(Task brief): Pull every line that includes the word "read" from the data.

* * * * * * *

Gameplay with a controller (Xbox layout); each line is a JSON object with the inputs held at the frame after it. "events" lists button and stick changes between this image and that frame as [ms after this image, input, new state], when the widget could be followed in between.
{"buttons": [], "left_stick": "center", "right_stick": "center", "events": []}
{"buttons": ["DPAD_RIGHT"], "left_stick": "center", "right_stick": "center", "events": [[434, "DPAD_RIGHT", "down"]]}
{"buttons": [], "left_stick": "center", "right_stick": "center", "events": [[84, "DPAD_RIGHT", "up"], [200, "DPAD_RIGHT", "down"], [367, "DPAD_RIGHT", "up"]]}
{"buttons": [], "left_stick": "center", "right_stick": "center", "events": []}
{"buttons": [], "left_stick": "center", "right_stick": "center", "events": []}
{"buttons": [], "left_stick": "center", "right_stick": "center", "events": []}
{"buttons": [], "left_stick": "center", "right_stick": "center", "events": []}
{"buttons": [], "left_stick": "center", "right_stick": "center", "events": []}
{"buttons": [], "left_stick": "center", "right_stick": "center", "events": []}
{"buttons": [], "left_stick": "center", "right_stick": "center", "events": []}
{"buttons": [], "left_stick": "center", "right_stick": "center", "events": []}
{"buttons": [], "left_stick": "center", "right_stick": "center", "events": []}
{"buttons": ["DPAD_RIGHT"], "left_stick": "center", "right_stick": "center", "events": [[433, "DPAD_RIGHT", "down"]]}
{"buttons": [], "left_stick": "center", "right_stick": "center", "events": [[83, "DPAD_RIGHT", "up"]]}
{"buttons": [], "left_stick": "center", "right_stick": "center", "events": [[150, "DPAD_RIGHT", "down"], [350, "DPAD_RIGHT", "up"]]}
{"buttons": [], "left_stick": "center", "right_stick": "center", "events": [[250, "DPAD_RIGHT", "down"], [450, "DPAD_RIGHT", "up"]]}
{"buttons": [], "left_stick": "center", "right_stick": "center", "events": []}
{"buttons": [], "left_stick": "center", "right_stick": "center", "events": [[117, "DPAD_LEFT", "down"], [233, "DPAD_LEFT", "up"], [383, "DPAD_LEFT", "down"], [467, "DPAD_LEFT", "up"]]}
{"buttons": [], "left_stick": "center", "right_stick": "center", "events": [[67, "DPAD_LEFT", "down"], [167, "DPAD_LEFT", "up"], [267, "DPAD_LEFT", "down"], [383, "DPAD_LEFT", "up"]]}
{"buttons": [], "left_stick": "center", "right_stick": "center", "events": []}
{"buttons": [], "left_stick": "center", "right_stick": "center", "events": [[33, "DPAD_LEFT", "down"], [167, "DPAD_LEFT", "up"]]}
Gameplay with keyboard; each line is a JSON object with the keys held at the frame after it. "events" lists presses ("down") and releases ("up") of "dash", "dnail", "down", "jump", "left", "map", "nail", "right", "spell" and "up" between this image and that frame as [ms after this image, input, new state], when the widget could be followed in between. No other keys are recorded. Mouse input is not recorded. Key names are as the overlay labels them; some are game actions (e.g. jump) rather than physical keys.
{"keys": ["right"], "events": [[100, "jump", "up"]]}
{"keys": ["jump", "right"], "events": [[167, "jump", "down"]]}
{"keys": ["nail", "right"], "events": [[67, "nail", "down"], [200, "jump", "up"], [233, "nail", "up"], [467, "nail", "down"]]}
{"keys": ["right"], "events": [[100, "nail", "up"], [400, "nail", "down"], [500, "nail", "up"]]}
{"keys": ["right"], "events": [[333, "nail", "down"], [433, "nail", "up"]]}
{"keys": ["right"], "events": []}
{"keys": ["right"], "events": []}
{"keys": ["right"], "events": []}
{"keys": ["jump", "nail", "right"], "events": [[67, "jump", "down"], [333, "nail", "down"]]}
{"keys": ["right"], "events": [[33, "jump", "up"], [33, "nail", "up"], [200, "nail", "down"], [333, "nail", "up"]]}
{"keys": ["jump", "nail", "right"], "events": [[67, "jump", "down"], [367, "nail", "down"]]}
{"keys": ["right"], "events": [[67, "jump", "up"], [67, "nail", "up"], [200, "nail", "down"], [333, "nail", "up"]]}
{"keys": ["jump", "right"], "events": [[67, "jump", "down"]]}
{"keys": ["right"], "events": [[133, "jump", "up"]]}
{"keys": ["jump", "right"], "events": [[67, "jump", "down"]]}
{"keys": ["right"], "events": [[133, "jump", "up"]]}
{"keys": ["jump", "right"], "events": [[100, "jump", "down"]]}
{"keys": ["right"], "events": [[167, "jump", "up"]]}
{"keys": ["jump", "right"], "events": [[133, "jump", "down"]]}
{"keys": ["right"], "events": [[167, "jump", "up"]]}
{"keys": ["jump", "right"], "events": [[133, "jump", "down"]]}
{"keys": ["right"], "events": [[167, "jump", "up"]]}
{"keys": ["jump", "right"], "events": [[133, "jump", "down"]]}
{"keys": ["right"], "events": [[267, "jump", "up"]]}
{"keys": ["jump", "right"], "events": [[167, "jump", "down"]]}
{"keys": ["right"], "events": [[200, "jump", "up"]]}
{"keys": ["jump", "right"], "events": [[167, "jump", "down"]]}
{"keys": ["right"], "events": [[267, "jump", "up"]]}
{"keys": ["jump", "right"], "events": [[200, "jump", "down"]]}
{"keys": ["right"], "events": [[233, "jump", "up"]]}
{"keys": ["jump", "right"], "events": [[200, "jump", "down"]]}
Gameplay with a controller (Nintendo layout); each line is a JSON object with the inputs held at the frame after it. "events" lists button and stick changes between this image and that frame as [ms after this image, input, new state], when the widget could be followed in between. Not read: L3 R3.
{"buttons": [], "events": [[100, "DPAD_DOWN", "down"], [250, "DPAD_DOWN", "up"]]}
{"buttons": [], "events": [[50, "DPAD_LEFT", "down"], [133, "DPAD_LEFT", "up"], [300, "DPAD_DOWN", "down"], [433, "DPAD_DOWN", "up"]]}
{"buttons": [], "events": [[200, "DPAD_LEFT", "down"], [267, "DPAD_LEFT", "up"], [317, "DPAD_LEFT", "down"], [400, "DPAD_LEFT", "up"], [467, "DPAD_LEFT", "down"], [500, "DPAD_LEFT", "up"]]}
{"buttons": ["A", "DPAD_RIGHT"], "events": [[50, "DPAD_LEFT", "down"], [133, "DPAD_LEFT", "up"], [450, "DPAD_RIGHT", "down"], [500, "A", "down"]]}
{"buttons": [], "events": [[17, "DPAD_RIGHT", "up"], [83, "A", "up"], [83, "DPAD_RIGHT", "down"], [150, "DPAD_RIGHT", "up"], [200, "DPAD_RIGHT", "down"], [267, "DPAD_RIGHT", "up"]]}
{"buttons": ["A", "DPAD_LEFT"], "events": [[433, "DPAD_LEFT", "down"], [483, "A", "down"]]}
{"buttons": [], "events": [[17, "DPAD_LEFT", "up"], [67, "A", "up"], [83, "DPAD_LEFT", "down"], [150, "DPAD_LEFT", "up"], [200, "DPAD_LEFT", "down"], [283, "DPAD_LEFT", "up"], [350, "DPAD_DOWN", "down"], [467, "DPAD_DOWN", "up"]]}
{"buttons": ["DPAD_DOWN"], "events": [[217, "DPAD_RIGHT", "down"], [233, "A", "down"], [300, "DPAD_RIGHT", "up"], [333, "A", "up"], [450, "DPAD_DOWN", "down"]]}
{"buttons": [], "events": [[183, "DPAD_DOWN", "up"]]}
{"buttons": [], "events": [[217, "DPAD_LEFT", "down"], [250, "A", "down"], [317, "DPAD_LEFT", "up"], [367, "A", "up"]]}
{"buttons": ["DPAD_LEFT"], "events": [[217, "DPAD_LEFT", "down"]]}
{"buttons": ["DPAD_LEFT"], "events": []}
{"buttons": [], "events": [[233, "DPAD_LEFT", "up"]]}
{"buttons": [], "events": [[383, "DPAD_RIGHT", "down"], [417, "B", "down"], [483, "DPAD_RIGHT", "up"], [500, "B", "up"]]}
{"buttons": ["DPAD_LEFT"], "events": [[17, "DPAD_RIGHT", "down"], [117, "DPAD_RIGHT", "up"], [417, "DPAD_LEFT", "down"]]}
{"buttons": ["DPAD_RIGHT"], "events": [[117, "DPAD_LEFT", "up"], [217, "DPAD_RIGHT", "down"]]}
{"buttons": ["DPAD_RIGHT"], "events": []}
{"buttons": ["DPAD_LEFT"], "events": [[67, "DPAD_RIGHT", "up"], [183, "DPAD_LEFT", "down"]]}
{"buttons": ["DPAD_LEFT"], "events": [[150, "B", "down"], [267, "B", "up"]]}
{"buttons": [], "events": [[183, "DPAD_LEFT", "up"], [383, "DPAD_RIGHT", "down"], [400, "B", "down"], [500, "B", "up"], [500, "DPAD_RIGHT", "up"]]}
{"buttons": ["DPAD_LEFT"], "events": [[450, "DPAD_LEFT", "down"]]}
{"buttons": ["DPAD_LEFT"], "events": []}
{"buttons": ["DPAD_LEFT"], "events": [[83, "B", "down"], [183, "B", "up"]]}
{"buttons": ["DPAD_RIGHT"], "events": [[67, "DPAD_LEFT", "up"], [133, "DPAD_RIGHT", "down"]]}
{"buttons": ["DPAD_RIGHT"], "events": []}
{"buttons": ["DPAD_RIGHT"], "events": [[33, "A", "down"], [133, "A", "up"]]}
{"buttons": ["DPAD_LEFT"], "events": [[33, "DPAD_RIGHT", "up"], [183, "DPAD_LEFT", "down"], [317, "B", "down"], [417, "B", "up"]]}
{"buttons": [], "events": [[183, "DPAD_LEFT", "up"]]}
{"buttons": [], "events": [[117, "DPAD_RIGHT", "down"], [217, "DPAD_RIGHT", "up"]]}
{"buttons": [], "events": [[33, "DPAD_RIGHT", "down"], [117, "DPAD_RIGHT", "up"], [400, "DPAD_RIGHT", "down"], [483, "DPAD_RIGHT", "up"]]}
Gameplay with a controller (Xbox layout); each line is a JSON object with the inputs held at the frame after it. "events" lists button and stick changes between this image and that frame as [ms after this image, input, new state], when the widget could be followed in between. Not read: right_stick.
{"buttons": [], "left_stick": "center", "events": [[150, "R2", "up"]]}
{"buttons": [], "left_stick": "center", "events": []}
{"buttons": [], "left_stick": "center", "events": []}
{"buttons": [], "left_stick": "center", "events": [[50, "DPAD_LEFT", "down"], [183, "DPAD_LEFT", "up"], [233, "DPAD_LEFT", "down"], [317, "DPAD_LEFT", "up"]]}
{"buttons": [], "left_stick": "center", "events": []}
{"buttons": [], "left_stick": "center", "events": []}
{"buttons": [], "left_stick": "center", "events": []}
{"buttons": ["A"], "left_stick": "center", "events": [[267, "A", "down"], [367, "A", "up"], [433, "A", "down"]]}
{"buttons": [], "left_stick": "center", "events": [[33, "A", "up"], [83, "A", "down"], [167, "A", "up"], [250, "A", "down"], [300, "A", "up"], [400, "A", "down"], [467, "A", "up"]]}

* * * * * * *

(Exercise response):
Gameplay with a controller (Nintendo layout); each line is a JSON object with the inputs held at the frame after it. "events" lists button and stick changes between this image and that frame as [ms after this image, input, new state], when the widget could be followed in between. Not read: L3 R3.
Gameplay with a controller (Xbox layout); each line is a JSON object with the inputs held at the frame after it. "events" lists button and stick changes between this image and that frame as [ms after this image, input, new state], when the widget could be followed in between. Not read: right_stick.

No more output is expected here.